** Records to use follows **

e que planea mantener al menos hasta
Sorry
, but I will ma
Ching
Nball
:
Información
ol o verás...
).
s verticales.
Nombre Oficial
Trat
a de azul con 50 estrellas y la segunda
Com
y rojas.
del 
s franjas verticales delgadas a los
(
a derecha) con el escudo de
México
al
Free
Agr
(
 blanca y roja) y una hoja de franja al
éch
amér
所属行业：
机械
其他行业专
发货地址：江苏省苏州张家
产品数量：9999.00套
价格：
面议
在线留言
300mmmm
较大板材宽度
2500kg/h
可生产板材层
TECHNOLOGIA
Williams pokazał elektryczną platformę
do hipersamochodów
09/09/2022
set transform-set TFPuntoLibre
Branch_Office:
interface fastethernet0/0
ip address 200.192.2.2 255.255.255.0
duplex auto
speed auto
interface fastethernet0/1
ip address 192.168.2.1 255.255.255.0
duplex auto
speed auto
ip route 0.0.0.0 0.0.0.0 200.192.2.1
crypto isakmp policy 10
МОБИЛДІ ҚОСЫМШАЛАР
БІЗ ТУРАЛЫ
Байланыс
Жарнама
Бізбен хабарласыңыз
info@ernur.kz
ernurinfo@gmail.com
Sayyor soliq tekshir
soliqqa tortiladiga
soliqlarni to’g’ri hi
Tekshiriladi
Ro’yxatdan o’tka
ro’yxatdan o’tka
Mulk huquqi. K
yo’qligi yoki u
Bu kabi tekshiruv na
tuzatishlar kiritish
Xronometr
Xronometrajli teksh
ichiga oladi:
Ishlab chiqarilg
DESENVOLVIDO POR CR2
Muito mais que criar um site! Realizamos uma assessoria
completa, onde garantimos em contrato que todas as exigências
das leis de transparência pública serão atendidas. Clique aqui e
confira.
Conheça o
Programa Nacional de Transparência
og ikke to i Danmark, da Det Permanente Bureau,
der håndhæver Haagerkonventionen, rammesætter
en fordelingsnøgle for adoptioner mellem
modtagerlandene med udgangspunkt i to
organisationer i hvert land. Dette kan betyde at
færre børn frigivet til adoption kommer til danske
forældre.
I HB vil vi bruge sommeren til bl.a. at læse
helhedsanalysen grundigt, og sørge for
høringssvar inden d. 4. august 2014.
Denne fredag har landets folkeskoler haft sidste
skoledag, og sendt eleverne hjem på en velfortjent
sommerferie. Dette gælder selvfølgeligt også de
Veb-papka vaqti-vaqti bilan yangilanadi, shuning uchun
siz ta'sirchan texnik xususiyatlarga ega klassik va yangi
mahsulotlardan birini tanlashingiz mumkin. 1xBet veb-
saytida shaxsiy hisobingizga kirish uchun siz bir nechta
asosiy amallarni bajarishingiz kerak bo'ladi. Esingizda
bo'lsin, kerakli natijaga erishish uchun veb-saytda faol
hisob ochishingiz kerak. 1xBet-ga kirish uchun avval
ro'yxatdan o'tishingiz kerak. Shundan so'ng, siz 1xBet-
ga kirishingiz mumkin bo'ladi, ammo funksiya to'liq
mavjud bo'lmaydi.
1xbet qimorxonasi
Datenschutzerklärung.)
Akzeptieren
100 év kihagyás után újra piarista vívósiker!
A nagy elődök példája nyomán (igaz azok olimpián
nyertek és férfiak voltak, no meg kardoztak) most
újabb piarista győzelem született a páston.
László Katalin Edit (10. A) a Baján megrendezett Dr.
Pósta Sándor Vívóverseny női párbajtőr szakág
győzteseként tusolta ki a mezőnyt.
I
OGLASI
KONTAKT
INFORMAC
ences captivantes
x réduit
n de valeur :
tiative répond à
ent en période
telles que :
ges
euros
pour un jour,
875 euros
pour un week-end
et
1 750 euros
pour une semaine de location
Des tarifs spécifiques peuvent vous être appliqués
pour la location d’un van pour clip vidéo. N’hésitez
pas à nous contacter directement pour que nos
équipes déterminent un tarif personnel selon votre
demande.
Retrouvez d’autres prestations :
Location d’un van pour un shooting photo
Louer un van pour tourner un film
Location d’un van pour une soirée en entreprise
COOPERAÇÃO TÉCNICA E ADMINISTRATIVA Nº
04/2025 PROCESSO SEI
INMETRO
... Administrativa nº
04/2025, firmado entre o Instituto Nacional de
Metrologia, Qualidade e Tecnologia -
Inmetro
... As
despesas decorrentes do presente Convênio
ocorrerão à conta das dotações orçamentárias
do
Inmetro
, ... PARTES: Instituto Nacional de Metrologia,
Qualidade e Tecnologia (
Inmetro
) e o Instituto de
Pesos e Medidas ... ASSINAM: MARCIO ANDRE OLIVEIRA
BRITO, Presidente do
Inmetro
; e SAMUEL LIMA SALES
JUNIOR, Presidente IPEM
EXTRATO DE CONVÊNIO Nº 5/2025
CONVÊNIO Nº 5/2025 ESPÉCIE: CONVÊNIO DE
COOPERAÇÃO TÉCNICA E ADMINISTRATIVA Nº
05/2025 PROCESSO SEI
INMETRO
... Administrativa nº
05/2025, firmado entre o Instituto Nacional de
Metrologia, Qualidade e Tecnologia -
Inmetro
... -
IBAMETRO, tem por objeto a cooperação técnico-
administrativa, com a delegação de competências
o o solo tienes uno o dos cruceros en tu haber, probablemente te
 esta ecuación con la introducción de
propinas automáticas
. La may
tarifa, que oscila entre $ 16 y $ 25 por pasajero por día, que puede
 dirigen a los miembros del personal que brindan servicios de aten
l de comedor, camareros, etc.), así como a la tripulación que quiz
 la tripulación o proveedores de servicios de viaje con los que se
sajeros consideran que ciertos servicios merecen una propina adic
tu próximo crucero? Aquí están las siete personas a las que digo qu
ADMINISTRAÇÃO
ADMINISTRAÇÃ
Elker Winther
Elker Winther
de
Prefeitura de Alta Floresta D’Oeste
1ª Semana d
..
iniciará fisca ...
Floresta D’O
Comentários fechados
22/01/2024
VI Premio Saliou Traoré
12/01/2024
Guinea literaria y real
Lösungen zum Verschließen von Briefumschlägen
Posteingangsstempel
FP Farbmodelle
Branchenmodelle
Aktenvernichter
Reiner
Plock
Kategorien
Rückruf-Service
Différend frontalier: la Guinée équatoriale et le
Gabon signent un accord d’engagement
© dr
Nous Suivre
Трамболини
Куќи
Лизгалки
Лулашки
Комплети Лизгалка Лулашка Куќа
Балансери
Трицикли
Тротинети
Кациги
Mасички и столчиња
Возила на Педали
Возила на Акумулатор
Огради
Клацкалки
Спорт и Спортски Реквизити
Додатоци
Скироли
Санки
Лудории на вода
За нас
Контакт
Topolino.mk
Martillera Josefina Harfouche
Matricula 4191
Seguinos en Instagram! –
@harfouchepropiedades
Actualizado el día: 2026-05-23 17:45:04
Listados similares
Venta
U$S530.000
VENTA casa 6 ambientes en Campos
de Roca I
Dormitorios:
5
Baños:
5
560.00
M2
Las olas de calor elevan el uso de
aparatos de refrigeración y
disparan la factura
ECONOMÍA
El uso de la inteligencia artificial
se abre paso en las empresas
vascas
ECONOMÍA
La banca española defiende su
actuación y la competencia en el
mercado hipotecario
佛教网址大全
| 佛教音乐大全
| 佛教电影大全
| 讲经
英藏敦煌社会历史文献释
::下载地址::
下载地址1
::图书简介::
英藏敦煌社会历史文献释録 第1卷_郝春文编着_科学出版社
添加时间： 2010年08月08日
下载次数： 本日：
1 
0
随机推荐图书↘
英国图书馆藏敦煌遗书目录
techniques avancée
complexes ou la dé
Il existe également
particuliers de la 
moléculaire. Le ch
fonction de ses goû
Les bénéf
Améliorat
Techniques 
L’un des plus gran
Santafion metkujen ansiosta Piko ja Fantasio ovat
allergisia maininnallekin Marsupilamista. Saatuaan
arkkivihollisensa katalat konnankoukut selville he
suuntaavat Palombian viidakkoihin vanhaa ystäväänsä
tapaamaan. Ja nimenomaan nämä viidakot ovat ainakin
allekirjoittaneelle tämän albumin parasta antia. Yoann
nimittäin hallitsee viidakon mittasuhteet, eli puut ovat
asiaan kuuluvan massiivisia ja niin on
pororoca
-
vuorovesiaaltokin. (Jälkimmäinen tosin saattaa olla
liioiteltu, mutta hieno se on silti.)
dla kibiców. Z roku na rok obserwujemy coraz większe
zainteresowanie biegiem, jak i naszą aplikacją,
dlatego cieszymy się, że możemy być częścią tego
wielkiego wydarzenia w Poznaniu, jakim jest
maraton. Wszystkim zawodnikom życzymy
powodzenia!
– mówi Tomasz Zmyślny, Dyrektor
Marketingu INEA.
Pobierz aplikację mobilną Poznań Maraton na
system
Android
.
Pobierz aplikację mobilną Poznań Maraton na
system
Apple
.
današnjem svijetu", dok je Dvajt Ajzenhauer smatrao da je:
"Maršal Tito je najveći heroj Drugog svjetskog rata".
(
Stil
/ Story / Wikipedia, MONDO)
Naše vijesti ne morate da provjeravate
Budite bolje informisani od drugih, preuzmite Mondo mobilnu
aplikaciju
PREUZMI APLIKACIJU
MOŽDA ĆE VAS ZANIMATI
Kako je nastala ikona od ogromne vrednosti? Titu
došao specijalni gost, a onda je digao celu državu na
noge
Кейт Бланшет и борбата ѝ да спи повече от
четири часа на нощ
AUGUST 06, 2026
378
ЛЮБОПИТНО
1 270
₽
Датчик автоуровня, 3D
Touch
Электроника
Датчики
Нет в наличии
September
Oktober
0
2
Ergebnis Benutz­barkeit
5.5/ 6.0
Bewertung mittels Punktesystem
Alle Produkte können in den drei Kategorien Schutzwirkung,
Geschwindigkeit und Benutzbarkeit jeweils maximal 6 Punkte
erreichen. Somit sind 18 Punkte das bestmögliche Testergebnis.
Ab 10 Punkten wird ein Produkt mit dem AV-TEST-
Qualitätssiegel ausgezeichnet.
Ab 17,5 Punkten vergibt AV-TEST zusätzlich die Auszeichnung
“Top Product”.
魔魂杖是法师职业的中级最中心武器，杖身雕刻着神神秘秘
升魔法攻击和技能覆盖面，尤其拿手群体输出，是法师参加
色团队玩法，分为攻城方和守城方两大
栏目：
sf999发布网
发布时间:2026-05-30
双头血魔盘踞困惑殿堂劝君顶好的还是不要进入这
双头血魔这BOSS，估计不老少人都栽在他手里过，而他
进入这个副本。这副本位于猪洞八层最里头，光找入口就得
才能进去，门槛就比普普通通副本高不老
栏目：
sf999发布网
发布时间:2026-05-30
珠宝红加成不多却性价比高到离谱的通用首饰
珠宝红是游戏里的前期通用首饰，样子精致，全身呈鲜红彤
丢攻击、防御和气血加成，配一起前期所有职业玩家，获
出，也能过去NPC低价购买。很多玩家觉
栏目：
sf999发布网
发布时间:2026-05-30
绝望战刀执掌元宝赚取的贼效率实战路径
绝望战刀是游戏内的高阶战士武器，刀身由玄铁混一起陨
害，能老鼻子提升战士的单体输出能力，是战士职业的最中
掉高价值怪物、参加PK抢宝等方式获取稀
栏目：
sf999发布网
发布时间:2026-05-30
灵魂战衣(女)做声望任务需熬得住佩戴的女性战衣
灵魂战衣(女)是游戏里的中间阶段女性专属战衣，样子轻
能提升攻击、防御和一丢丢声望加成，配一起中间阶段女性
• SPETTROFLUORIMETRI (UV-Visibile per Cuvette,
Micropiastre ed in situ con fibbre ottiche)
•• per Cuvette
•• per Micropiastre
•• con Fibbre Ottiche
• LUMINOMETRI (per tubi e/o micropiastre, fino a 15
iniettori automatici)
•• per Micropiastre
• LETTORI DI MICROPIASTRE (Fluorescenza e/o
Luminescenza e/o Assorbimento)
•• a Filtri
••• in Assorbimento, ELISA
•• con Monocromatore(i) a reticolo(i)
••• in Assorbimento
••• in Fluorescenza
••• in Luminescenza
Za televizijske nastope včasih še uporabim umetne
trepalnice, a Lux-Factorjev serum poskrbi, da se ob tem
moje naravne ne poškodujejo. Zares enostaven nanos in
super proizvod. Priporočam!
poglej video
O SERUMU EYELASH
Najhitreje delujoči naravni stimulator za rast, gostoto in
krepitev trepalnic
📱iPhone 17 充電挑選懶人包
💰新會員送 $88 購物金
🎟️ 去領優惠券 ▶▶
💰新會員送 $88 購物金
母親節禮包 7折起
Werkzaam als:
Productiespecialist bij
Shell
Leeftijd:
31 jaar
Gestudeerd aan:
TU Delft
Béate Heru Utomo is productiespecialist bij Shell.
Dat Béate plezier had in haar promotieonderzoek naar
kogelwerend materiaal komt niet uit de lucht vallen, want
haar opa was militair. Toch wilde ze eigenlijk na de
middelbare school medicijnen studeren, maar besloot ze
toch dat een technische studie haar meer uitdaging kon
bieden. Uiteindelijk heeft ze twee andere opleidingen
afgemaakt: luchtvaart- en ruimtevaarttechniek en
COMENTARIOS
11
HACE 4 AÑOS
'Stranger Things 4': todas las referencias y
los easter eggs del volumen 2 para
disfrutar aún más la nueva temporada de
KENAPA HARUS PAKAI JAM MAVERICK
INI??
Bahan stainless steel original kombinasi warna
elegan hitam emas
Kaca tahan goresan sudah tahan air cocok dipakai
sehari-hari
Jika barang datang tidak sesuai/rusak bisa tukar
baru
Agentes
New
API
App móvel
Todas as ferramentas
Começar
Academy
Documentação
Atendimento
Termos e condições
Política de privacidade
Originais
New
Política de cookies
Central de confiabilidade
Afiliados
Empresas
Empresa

** End of Records to use **

Task prompt:
Please pick out every line above that contains the word "Instituto", and copy each one. Case counts, so match uppercase and lowercase letters exactly.

Answer section:
04/2025, firmado entre o Instituto Nacional de
, ... PARTES: Instituto Nacional de Metrologia,
) e o Instituto de
05/2025, firmado entre o Instituto Nacional de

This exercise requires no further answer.